Graus Claude paused. “Is that a fact?” He looked as if this might pique his curiosity enough to stop his rummaging, but the moment fled and he buried himself back in his task. “Very good, then. I imagine that things will be well in hand.” One claw pointed to Ink. “You will go to her shortly?”
“Yes.”
“I’ll tell Kurt to prepare,” Graus Claude said, leaning toward a smooth intercom box.
“Wait,” Joy interjected. Graus Claude stayed his hand. “I think Inq went to Aniseed and then I found her on my doorstep, slit in half!”
“On your doorstep?” Ink asked.
“She went to Aniseed?” Graus Claude’s brow ridge jumped high. “Why?”
Joy struggled to put her wild theory into words. “She went to confront her.

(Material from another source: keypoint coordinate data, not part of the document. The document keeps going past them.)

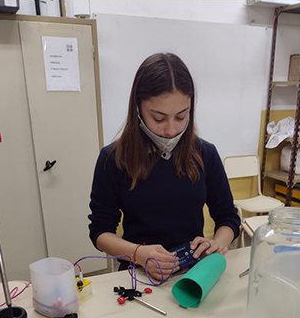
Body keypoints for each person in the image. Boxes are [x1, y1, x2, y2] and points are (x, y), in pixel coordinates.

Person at [88, 53, 240, 281]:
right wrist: (139, 254)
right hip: (138, 274)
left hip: (193, 274)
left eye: (181, 117)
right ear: (138, 108)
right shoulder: (113, 159)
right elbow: (100, 232)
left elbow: (228, 218)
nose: (170, 130)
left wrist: (215, 245)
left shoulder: (205, 154)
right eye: (158, 118)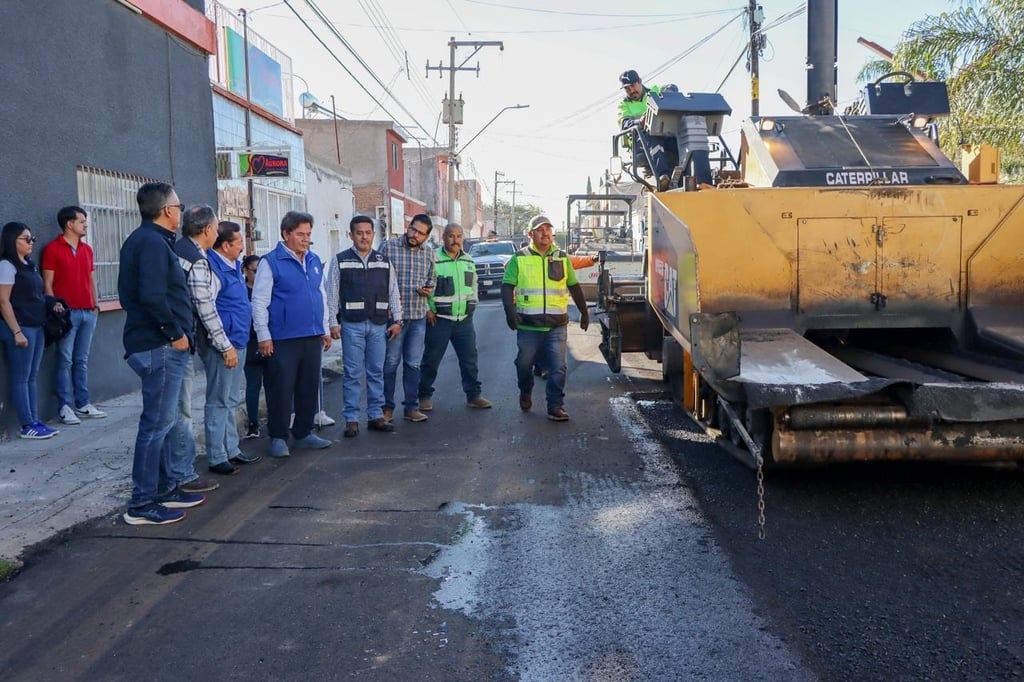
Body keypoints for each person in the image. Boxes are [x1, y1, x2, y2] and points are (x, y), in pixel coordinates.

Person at [118, 182, 206, 525]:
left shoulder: (151, 240)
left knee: (165, 423)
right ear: (167, 210)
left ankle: (166, 489)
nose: (181, 211)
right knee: (155, 426)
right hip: (159, 346)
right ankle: (141, 504)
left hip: (160, 344)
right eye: (179, 206)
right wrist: (175, 334)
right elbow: (151, 296)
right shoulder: (151, 243)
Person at [251, 210, 333, 458]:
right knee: (281, 388)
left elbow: (321, 295)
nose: (306, 239)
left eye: (308, 234)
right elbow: (259, 301)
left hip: (311, 335)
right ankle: (278, 437)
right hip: (283, 338)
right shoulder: (270, 262)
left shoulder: (314, 260)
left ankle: (304, 432)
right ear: (286, 234)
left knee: (308, 386)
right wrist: (263, 335)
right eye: (300, 234)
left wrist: (325, 328)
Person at [501, 215, 589, 422]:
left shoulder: (561, 257)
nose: (545, 233)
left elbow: (574, 286)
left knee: (558, 367)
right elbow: (507, 286)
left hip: (556, 325)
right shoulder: (519, 258)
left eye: (548, 229)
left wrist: (584, 312)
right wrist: (509, 311)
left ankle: (555, 405)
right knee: (524, 365)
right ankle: (525, 390)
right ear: (530, 234)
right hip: (528, 325)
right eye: (540, 230)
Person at [326, 215, 403, 438]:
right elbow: (332, 294)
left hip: (378, 324)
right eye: (359, 233)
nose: (364, 237)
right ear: (351, 235)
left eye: (368, 233)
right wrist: (332, 322)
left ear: (373, 234)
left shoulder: (383, 261)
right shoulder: (340, 260)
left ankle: (375, 415)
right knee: (352, 373)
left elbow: (393, 291)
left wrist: (398, 320)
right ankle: (351, 419)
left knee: (376, 372)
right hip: (352, 325)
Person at [41, 206, 106, 426]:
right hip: (66, 314)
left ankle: (83, 403)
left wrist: (95, 305)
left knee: (81, 360)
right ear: (69, 224)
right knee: (65, 359)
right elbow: (47, 283)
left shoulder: (87, 250)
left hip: (88, 312)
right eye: (81, 221)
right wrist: (54, 307)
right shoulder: (52, 249)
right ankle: (64, 407)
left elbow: (91, 279)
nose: (86, 225)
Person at [417, 223, 492, 412]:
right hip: (439, 319)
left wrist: (473, 303)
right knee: (431, 360)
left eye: (459, 236)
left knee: (469, 359)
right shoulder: (433, 258)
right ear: (443, 237)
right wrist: (427, 309)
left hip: (464, 320)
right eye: (451, 236)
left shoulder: (468, 260)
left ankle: (473, 396)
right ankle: (424, 396)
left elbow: (474, 284)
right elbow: (422, 286)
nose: (455, 240)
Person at [0, 222, 61, 439]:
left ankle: (35, 420)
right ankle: (27, 425)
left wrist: (52, 303)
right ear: (12, 241)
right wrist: (16, 331)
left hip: (37, 326)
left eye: (32, 238)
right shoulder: (7, 266)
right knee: (21, 378)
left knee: (32, 376)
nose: (31, 242)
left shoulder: (29, 265)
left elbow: (35, 295)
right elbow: (3, 301)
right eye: (26, 239)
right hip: (20, 328)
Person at [381, 214, 435, 423]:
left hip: (418, 317)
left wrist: (427, 290)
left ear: (426, 237)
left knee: (413, 364)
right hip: (394, 319)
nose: (415, 235)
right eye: (413, 229)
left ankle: (411, 408)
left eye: (421, 233)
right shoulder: (388, 248)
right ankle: (386, 409)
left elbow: (432, 280)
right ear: (408, 226)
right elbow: (377, 279)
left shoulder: (428, 253)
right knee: (390, 364)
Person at [618, 69, 674, 192]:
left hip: (663, 134)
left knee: (678, 137)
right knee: (651, 135)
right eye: (627, 89)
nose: (631, 91)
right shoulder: (624, 105)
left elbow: (670, 88)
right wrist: (639, 122)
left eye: (633, 86)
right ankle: (662, 176)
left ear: (640, 81)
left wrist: (670, 91)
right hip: (640, 141)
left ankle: (692, 174)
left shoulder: (654, 92)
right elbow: (624, 123)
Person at [241, 254, 264, 439]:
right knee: (253, 386)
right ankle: (253, 424)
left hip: (269, 342)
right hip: (249, 343)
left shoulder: (268, 289)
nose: (258, 275)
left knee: (274, 384)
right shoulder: (241, 292)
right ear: (246, 271)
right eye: (255, 271)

I think she felt...guilty,” Joy said. “I told her that I saw her signatura on Aniseed’s wall and knew she must have given it to her willingly.”
Graus Claude snatched a photo printout from one of the folders. Joy recognized it as her cell phone pic. He pointed at the image. “Where?”

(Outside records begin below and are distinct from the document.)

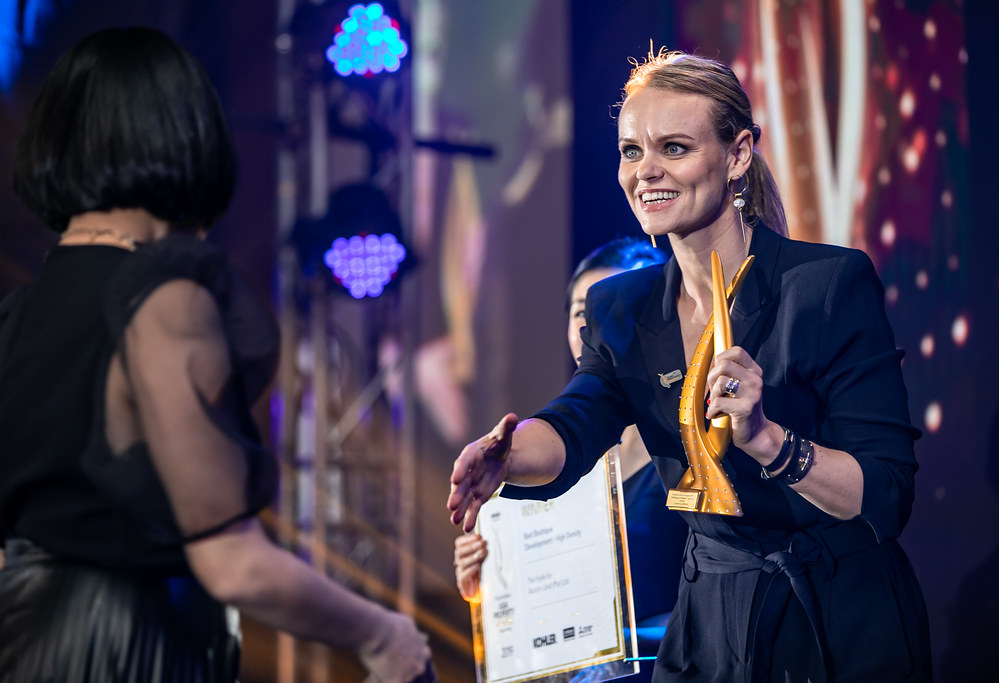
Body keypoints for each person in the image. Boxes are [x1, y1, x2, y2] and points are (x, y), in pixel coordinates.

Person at [448, 48, 931, 682]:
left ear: (737, 155)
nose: (645, 171)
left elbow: (886, 495)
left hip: (839, 619)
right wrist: (506, 457)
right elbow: (574, 426)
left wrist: (768, 442)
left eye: (673, 148)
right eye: (630, 151)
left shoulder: (827, 284)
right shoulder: (618, 306)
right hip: (712, 625)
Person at [0, 27, 432, 683]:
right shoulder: (165, 299)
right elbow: (230, 560)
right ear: (185, 136)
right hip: (126, 646)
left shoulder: (14, 319)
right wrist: (382, 633)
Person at [453, 238, 688, 682]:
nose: (597, 328)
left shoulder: (697, 450)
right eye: (584, 312)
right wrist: (492, 578)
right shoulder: (544, 457)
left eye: (617, 309)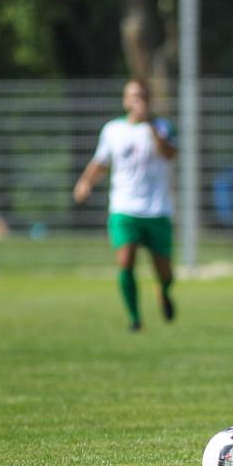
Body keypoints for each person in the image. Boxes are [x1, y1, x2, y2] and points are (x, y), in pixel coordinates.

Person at [73, 79, 178, 331]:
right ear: (124, 100)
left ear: (149, 100)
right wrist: (85, 182)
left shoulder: (163, 127)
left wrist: (150, 125)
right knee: (125, 260)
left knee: (165, 271)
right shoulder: (113, 130)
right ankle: (135, 318)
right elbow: (101, 162)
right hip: (124, 208)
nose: (136, 101)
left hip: (156, 209)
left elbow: (170, 154)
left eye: (141, 96)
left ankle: (163, 291)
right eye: (132, 96)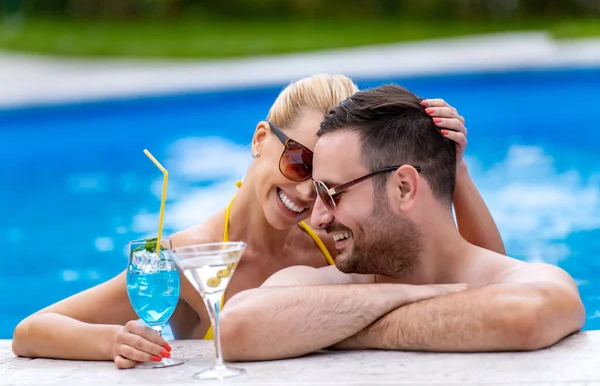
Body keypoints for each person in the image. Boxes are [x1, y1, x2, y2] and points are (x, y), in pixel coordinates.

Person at [12, 75, 503, 369]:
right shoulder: (190, 254)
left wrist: (455, 168)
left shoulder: (336, 244)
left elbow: (483, 277)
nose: (310, 191)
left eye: (329, 178)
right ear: (259, 138)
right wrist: (109, 340)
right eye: (298, 162)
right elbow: (33, 329)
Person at [219, 84, 585, 362]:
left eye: (332, 193)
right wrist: (424, 294)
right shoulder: (330, 280)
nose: (317, 216)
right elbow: (235, 328)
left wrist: (331, 327)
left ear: (405, 188)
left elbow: (526, 316)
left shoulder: (518, 282)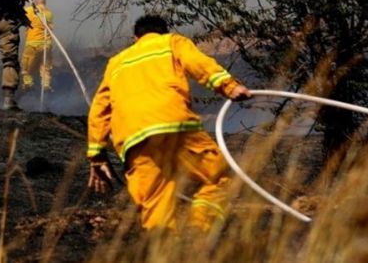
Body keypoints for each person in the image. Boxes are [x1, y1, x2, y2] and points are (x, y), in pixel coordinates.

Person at [86, 14, 251, 232]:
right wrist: (230, 87)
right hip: (175, 125)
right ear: (162, 32)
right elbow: (199, 64)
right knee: (219, 178)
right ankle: (200, 228)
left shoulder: (115, 63)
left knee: (155, 202)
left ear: (135, 38)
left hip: (133, 138)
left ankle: (163, 245)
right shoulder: (172, 42)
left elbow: (99, 108)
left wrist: (96, 156)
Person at [21, 0, 54, 91]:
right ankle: (46, 84)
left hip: (32, 43)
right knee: (45, 66)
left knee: (26, 65)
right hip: (46, 44)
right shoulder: (49, 13)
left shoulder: (29, 10)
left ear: (35, 2)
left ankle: (27, 83)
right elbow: (50, 27)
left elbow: (21, 17)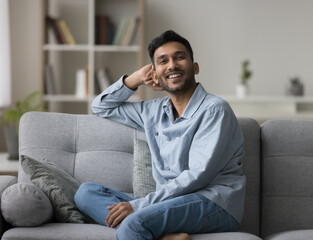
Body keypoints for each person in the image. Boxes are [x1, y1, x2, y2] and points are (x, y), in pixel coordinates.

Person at [74, 30, 246, 240]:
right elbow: (100, 106)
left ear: (195, 67)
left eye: (179, 57)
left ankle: (148, 228)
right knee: (85, 193)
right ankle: (164, 234)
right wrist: (136, 78)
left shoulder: (215, 110)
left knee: (134, 224)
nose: (172, 65)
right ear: (155, 74)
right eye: (163, 61)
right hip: (167, 203)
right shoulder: (152, 111)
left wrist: (139, 206)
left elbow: (196, 176)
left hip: (213, 203)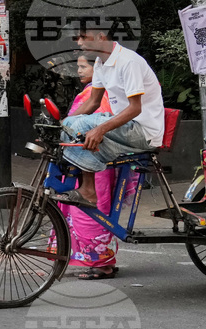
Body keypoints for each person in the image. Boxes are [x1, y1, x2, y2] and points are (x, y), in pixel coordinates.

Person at [56, 26, 165, 210]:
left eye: (84, 37)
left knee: (85, 126)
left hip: (143, 130)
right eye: (77, 38)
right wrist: (63, 125)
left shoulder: (128, 62)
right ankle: (87, 188)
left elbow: (135, 108)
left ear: (101, 36)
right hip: (125, 127)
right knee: (74, 125)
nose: (79, 43)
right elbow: (93, 102)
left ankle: (89, 190)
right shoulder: (100, 63)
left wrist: (100, 129)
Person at [56, 54, 123, 280]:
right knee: (92, 208)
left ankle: (102, 263)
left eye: (84, 66)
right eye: (78, 66)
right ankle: (103, 260)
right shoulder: (97, 93)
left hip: (94, 158)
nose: (79, 71)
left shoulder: (96, 95)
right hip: (92, 158)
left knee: (90, 209)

Joy tapped the tiny bull’s-eye with her fingernail. Ink didn’t bother to look. He looked impassive and cold.
“I thought she’d cut a deal with Aniseed,” Joy admitted to Ink. “To trick you into giving your signatura.”
“She would not do that,” he said quietly.

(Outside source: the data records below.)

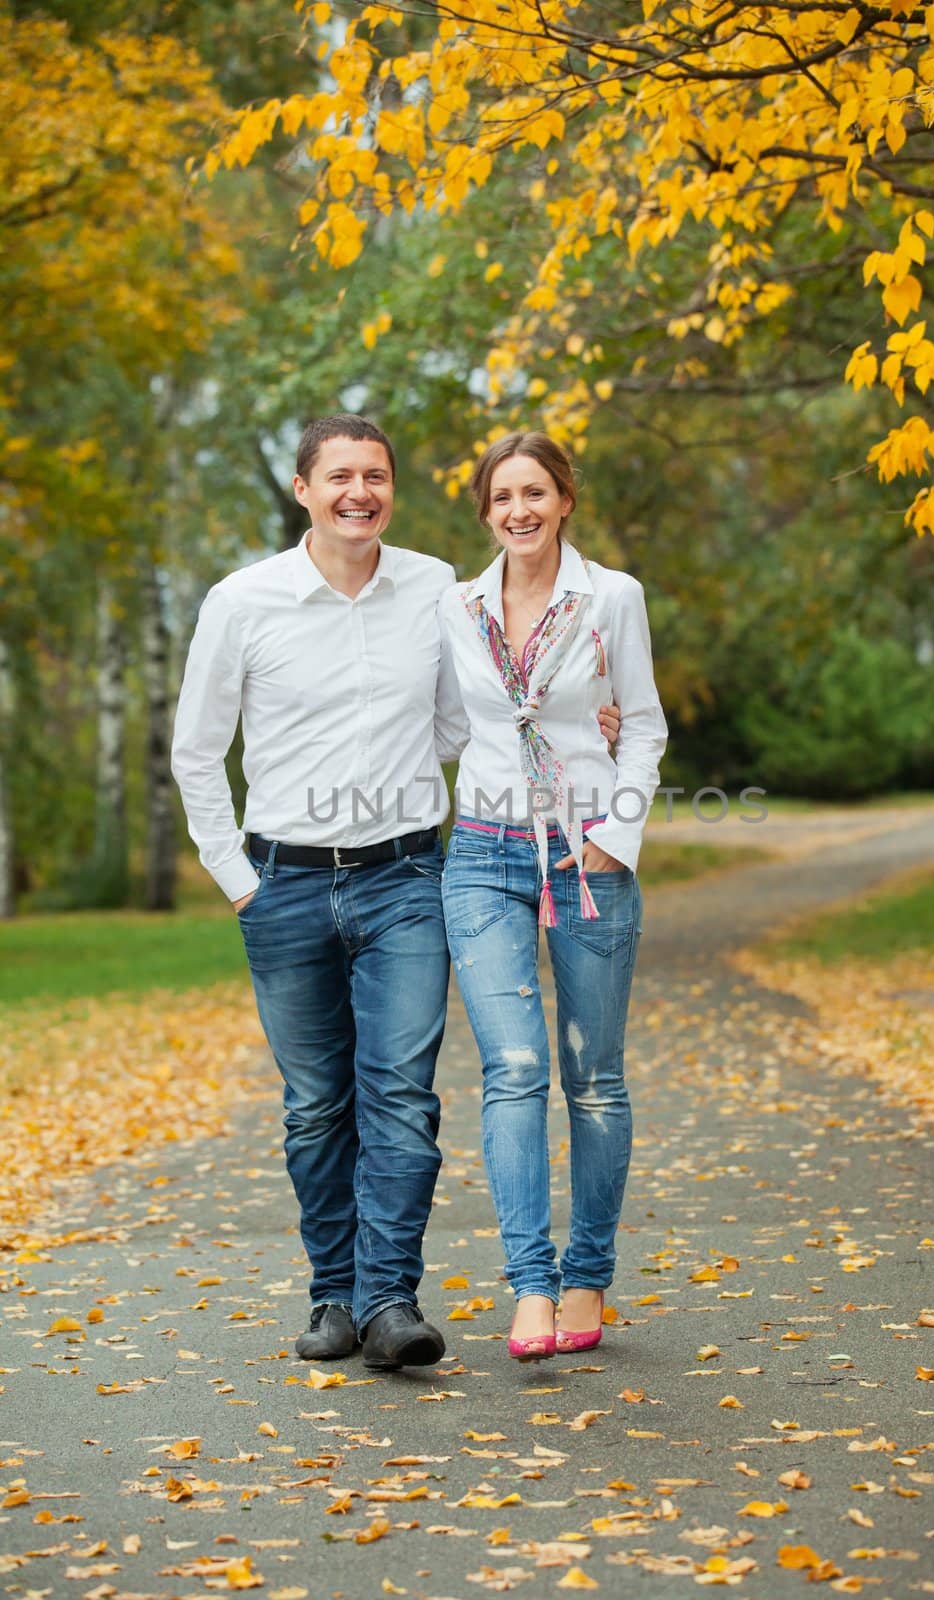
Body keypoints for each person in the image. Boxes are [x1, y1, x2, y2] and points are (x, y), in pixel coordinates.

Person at [171, 414, 619, 1371]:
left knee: (403, 1099)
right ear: (304, 489)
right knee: (314, 1106)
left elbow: (478, 718)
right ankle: (331, 1294)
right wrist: (238, 881)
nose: (358, 493)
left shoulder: (435, 591)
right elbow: (197, 754)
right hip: (282, 885)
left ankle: (387, 1300)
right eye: (339, 477)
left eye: (375, 476)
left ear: (391, 489)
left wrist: (592, 724)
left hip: (409, 878)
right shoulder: (242, 601)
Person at [437, 431, 668, 1362]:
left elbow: (643, 723)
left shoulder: (611, 597)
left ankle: (586, 1276)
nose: (518, 511)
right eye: (501, 498)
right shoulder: (457, 606)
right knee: (515, 1068)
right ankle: (529, 1284)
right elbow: (449, 723)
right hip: (484, 857)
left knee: (595, 1081)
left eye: (534, 493)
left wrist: (616, 833)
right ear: (486, 511)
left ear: (565, 498)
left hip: (588, 856)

“I know that now,” Joy said. “But she admitted that she had traded her True Name to Aniseed years ago, and when you both said that the whole thing was interconnected, I thought, what if the whole network was like that? Triggered like one of Aniseed’s traps? What if something happened to one and then it happened to everything else in the net?”
A slam of Graus Claude’s three hands sent papers flying and toppled the lamp.
“She’s done it,” Graus Claude roared. “That witch has defied the Edict for the last time!”
He stabbed one claw directly into the heart of the remaining files. “I have been searching for a connection between the Scribes and this client list and had thus far found nothing aside from their being on the list itself. But if, as you say, the unifying factor is the list, it is borne by Inq, through her signatura.” The Bailiwick addressed the young man stained in oily blood. “A second set would be thus unified through Ink. Once Aniseed had been willingly given one signatura, it would not take much for her to consider the ramifications of having more. And with both the Scribes...she could claim hundreds of humans, thousands, millions.”
“But why?” Ink said doubtfully.
“Numbers,” Graus Claude murmured. “Sheer numbers are enough to tip the balance and bring about this supposed Golden Age if humankind falls.”
“And she believes in this Golden Age of the Twixt?” Ink said.
The Bailiwick’s eyes smoldered under his brow. “What does it matter if she can bring about humanity’s end?” he said. “I can imagine she would like nothing more.”